Jersey City Drama Teacher Learns from Broadway's Best

August 25, 2017

By Kristen Keller
The Jersey Journal

A Jersey City teacher was given the opportunity to work with some of the best in the business, and now she is ready to bring those lessons back to her students.

Nicole Oliver of Conwell Kidz Drama Program at School 3 in Jersey City was one of eight teachers selected from schools and performing arts centers around the world to participate in the eighth annual Freddie G Fellowship.

The teachers worked one-on-one with Broadway directors, choreographers and performers over four days with workshops in choreography, music direction, lighting, sound and acting.

"My favorite workshop was probably lighting," said Oliver, the Jersey City school district 2017 Teacher of the Year. "Everything I know about lighting was self-taught, so it was nice to get formal training from someone on Broadway."

Each day started at 9 a.m. with Oliver and the other teachers attending one or two workshops before taking a break for lunch. After lunch, they participated in another workshop until 4:15 p.m. before preparing for the event of the night.

Each day, they were working on something from 9 a.m. until midnight.

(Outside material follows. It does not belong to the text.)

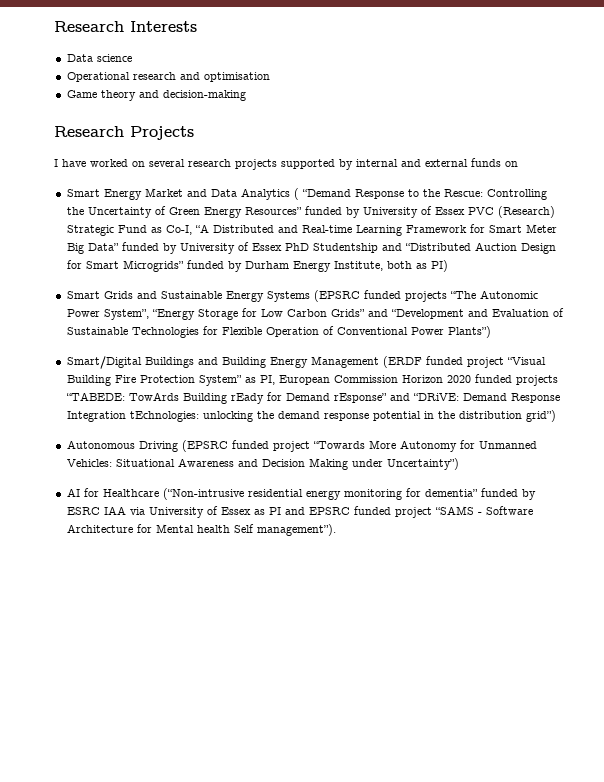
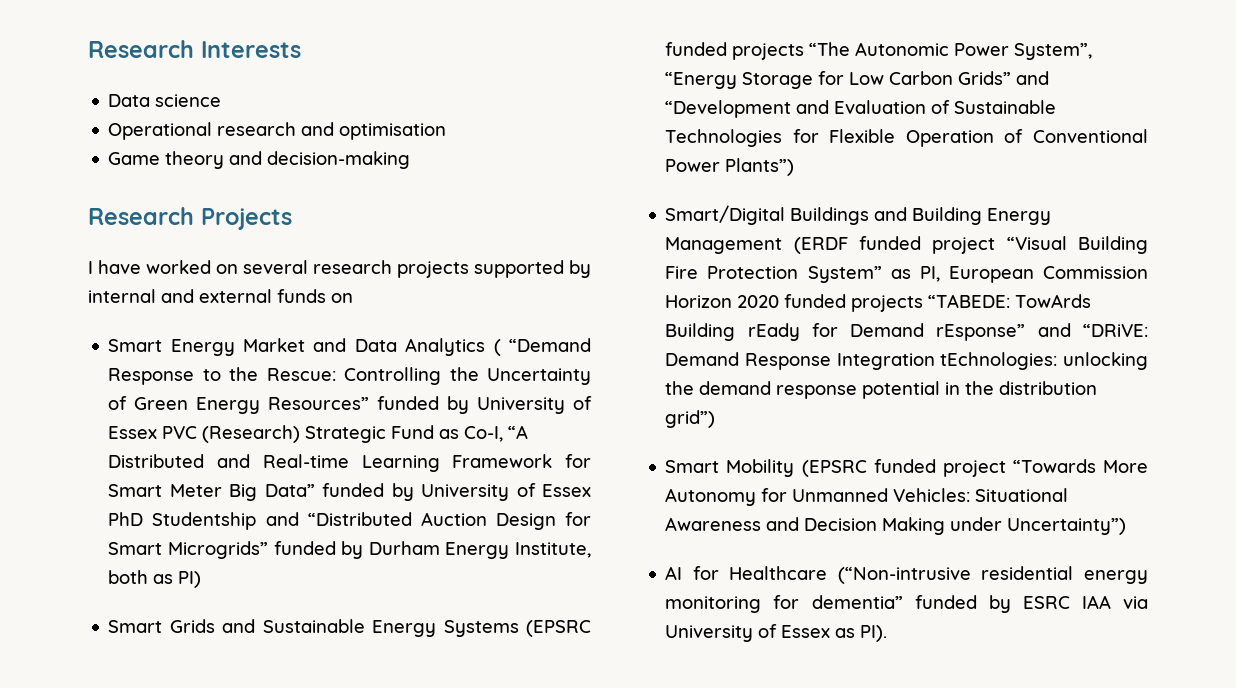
[66,440,178,452] Autonomous Driving -> [665,459,795,477] Smart Mobility
[268,506,533,518] [66,524,336,536] PI and EPSRC funded project “SAMS - Software Architecture for Mental health Self management”). -> [860,625,888,642] PI).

The private workshops were run by some of the best in Broadway, including Tony Honors winning director and choreographer Jeff Calhoun, Tony Award winning director, choreographer and actor Christopher Gattelli, Tony Award winning lighting designer Ken Billington, sound designer Matt Kraus and musical director, musical supervisor, conductor and musician Dale Rieling.

Some of the nightly events included dinner on a yacht, the chance to see the Broadway show, "Anastasia," and a dinner at Chez Josephine in Manhattan with Music Theatre International, a company that issues licenses, scripts, musical materials and theatrical resources to schools, amateur theaters and professional theaters throughout the world.

Along with the other nightly events, Oliver and the other teachers observed a developmental workshop for "Matilda Junior" and experienced Broadway from the inside.

"It was inspiring to work with other teachers through this program," said Oliver. "I now have friends from all over the world that do the same thing as me every day. We still text each other and ask for advice."

The fellowship, created by Music Theatre International CEO and Tony Honors for Excellence recipient Freddie Gershon and Myrna Gershon, is aimed at helping drama teachers make a difference in their communities through musical theater productions and educational theater groups.

"Freddie and Myrna understand their legacy," said Oliver. "They want to give back to the community and the youth, which they do through this amazing program."